C’è poi un altro aspetto che invece tocca solamente l’imprenditore e soprattutto il paziente, ed è quello della sostenibilità del business.
Già altre volte ne ho scritto, ma probabilmente è un pensiero non condiviso, visto che non l’ho ritrovato in proposte o richieste di intervento legislativo, e neppure nelle discussioni su Facebook che trattano di tariffe e società di capitale.
Il profitto basato sul “fare numeri” porta l’impresa ad essere più soggetta, rispetto ad altre imprese con modelli di business differenti, al rischio del fallimento. In caso di riduzioni di fatturato anche non eccessivi, i margini minimi sulla vendita del singolo prodotto non compensano i costi e quindi la struttura deve ricapitalizzare o fallire. Se è un’azienda non legata alla salute, il rischio è di vedere licenziati i lavoratori, non pagati i fornitori. Se invece a chiudere sono più studi odontoiatrici con migliaia di pazienti in cura? IDental in Spagna ha ben evidenziato le conseguenze.
La questione, a mio parere, non è chi investe, chi ci guadagna sulle cure o chi può fatturare con o senza iva, ma quali regole servono per garantire la continuità di cura.

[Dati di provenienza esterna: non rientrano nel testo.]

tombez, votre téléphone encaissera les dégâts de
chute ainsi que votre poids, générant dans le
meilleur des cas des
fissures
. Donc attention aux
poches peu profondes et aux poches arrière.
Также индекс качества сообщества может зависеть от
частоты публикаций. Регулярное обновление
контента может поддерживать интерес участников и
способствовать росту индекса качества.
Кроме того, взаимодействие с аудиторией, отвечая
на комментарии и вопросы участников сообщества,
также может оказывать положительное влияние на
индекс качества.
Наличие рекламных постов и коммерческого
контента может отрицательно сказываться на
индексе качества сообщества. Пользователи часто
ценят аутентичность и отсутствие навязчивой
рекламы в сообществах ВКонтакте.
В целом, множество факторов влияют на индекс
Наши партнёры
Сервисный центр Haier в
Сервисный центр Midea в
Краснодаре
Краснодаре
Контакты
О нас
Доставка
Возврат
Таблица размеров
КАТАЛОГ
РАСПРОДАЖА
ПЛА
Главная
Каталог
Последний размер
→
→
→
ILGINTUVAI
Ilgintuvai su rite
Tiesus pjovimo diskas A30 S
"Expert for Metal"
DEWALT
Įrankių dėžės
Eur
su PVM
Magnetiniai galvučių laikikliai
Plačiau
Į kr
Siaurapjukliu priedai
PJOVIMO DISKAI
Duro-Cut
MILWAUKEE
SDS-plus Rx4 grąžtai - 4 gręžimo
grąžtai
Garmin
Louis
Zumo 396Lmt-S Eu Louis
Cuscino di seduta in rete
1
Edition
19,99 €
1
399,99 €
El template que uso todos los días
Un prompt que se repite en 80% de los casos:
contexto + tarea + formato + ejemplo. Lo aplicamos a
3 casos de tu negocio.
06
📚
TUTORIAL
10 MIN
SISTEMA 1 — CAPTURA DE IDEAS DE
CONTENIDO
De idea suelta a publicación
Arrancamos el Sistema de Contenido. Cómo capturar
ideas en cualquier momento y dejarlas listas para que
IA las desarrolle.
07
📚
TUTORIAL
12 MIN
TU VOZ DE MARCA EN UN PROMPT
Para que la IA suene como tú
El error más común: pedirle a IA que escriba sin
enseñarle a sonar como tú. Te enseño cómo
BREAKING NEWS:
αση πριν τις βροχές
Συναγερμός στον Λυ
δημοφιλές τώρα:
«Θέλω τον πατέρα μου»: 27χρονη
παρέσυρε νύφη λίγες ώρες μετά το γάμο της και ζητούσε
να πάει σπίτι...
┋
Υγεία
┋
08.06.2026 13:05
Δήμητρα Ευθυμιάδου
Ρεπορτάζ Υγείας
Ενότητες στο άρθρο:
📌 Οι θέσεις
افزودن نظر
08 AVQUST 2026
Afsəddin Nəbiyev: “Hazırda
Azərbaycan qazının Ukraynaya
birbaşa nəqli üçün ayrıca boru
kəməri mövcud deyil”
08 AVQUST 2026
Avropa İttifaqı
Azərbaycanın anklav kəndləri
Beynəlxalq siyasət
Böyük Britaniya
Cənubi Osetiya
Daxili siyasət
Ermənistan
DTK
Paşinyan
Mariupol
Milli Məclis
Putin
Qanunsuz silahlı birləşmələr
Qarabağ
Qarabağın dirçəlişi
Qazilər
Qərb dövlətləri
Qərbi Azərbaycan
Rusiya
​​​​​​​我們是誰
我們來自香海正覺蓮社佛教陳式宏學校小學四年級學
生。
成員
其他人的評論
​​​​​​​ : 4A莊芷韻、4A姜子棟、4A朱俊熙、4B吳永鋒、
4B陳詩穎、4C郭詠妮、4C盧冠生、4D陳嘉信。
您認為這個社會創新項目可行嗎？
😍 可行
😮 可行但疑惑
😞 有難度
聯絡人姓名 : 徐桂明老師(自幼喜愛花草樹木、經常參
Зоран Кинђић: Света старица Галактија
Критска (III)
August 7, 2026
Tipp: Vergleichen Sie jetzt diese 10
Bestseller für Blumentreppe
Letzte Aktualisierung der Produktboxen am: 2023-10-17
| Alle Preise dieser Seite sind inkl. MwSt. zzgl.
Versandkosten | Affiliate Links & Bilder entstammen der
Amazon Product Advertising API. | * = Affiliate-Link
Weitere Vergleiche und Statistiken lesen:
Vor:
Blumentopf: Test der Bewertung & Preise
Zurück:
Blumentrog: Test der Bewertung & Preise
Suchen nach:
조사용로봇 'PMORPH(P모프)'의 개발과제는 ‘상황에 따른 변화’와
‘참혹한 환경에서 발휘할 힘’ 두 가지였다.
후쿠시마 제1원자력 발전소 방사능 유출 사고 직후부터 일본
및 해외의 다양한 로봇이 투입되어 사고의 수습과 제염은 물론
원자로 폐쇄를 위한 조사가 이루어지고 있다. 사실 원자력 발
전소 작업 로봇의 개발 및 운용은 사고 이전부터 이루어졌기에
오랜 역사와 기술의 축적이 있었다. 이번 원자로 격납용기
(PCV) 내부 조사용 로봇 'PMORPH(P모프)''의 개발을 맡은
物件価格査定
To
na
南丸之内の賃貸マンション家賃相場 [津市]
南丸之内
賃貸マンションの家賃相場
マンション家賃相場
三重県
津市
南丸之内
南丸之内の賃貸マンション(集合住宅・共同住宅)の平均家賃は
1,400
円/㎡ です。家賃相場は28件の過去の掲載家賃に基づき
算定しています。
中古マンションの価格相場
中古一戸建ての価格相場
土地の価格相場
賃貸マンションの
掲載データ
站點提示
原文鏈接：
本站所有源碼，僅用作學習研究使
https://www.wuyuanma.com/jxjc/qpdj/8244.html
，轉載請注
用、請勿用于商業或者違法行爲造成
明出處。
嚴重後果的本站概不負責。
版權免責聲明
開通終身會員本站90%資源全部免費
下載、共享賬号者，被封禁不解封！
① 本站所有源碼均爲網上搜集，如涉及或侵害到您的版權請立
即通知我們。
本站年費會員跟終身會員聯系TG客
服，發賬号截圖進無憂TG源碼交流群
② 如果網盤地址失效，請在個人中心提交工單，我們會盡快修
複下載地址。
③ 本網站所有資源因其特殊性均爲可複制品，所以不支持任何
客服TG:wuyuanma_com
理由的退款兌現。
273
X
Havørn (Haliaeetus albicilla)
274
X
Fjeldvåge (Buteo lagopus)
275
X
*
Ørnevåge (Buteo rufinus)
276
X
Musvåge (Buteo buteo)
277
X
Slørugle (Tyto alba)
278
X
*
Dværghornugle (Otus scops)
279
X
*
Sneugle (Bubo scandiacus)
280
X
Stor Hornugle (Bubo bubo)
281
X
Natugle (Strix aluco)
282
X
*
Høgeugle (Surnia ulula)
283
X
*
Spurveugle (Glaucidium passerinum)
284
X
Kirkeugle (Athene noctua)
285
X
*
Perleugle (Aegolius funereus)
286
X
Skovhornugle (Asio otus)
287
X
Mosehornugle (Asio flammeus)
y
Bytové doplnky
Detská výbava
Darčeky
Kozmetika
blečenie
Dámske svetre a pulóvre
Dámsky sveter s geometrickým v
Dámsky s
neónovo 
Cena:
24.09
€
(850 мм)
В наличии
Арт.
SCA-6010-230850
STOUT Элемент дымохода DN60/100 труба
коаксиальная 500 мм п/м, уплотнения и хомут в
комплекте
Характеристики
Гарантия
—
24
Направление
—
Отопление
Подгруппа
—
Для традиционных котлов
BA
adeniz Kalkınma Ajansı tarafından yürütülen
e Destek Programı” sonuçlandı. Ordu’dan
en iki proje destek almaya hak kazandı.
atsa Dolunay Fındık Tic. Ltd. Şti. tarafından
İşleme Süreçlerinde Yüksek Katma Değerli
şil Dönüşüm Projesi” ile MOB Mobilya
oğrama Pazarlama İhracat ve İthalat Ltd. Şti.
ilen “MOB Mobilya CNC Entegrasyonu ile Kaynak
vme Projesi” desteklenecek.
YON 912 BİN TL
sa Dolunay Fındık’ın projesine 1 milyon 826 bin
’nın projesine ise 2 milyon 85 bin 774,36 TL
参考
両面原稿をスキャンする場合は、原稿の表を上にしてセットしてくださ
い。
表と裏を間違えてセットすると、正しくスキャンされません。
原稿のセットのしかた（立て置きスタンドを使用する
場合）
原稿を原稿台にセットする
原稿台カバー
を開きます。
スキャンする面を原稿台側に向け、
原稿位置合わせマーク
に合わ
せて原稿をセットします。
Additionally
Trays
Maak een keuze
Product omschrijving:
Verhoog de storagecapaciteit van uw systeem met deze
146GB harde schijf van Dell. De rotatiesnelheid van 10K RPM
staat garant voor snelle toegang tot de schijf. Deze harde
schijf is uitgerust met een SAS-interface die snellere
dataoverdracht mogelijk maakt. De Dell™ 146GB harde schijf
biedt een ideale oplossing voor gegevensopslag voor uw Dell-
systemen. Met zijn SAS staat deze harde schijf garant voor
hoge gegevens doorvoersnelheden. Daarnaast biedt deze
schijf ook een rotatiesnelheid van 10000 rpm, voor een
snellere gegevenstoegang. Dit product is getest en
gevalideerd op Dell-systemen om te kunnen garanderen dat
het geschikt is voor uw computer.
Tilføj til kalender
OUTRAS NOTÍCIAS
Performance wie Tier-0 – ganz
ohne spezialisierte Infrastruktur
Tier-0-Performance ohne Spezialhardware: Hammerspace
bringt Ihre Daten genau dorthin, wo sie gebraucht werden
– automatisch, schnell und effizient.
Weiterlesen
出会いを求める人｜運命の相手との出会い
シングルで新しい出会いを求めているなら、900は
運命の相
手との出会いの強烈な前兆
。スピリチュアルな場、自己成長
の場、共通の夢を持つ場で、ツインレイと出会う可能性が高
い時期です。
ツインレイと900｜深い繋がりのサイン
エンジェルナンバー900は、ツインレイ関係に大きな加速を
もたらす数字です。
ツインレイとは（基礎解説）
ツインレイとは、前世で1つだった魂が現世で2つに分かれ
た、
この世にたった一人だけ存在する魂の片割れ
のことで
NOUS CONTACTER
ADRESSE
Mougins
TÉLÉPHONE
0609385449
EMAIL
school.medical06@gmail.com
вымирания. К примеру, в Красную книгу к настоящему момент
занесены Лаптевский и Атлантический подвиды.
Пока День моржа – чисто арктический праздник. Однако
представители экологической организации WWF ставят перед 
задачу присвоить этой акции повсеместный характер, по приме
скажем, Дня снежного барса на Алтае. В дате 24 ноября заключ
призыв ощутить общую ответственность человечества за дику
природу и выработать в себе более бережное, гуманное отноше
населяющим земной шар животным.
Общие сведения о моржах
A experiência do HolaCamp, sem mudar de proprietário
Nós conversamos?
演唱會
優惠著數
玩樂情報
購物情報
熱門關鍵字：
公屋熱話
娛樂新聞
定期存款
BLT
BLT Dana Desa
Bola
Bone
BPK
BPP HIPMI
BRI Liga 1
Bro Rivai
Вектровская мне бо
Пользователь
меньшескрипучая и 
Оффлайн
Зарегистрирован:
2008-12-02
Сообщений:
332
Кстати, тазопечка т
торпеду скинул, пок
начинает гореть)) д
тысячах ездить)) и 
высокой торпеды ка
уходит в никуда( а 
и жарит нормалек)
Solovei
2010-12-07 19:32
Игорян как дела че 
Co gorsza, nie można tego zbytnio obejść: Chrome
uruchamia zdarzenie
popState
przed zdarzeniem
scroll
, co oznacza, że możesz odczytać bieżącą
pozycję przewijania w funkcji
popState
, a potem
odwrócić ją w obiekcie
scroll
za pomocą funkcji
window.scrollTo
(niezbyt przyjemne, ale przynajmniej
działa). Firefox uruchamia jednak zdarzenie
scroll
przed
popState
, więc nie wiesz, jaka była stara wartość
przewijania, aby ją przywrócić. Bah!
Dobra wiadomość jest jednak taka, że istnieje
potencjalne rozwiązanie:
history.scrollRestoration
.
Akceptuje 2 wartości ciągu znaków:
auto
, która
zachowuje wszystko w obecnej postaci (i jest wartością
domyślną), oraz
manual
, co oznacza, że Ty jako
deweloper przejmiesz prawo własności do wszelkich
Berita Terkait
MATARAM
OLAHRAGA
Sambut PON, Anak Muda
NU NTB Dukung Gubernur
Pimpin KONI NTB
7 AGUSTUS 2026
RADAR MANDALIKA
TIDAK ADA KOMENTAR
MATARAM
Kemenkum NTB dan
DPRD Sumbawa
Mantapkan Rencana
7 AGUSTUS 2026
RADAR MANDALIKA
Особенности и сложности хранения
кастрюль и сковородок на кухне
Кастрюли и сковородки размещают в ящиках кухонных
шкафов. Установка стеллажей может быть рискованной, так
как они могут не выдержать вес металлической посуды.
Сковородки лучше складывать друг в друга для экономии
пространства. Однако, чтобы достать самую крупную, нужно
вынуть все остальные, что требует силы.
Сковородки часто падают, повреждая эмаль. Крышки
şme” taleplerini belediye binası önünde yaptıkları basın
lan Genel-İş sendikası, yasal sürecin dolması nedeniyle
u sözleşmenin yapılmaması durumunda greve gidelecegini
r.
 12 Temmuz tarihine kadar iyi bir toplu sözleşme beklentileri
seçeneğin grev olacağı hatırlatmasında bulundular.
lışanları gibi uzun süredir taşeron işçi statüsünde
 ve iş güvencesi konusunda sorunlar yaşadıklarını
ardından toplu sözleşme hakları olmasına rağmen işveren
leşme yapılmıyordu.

In una clinica privata ci entri perché sei malato, fai gli esami, ti curano e poi torni a casa. Il tuo rapporto con la clinica dura qualche ora, qualche giorno, se sei particolarmente grave qualche settimana (ma devi già avere una buona assicurazione altrimenti vai in ospedale), ma poi ne esci, speriamo, guarito. Se la clinica fallisce, ad avere conseguenze negative sono al massimo i pazienti in cura in quel momento, ma sono in numero limitato.
Una cura odontoiatrica può durare mesi anche anni se si tratta di trattamenti implantari complessi o di cure ortodontiche. Se la struttura fallisce, quali sono le garanzie per i pazienti in cura?
Ad oggi, a me sembra nessuna.
Su questo si dovrebbe invocare interventi e non cercare di combattere il prezzo basso che, invece, potrebbe essere di aiuto proprio alla salute del cittadino che non può permettersi le cure d’alta moda.